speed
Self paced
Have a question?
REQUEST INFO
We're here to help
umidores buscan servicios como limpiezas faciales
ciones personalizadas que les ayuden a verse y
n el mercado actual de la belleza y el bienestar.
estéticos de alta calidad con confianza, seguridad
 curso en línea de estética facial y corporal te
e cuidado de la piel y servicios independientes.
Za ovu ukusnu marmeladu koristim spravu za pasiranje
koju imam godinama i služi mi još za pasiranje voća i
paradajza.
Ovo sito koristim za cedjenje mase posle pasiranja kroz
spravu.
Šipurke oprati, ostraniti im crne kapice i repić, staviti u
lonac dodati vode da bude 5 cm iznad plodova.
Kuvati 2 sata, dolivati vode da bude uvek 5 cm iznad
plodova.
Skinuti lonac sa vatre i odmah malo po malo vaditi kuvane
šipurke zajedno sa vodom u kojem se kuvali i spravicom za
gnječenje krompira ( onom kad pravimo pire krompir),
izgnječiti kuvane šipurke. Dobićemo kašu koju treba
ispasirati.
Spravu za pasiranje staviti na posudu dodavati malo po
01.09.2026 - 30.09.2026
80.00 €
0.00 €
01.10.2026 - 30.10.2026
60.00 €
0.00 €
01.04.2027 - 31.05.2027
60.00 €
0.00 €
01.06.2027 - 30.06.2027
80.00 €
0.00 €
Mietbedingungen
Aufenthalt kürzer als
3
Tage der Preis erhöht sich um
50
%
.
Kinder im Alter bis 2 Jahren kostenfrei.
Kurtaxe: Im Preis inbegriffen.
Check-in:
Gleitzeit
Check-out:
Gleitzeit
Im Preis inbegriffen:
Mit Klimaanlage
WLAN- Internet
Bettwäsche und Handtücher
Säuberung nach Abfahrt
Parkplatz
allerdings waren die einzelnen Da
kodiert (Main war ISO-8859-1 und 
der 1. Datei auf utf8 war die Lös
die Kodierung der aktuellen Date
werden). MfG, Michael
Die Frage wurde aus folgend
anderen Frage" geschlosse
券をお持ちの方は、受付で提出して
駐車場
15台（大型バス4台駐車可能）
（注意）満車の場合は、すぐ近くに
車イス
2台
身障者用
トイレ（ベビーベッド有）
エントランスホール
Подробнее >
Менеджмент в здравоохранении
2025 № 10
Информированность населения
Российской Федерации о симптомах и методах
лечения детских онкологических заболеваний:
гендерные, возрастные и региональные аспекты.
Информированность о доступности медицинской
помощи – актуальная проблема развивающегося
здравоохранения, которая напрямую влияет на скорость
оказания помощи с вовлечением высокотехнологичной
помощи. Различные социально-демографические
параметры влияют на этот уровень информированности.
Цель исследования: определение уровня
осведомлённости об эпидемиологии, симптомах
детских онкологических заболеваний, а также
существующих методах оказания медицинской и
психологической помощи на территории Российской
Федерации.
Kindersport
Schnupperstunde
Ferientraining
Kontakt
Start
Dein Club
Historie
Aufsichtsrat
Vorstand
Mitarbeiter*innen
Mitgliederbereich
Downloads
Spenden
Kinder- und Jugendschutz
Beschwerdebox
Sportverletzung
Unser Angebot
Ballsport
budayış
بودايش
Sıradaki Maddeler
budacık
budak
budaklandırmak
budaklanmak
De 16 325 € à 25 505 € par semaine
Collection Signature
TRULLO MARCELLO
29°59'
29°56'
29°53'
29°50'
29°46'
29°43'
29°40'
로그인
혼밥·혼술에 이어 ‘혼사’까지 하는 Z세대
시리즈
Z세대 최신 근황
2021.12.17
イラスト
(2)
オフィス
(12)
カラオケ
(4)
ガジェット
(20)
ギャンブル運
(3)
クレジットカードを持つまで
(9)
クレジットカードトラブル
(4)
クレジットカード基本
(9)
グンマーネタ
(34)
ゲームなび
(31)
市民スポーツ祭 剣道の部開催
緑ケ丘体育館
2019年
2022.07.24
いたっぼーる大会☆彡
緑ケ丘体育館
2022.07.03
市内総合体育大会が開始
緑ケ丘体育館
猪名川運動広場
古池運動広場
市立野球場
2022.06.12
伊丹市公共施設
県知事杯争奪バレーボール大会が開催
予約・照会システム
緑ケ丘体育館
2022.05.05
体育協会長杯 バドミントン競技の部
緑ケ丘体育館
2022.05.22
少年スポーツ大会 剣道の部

## [Work item]
Please go through the data above and copy each line containing the word "методах".

## [Your response]
Российской Федерации о симптомах и методах
существующих методах оказания медицинской и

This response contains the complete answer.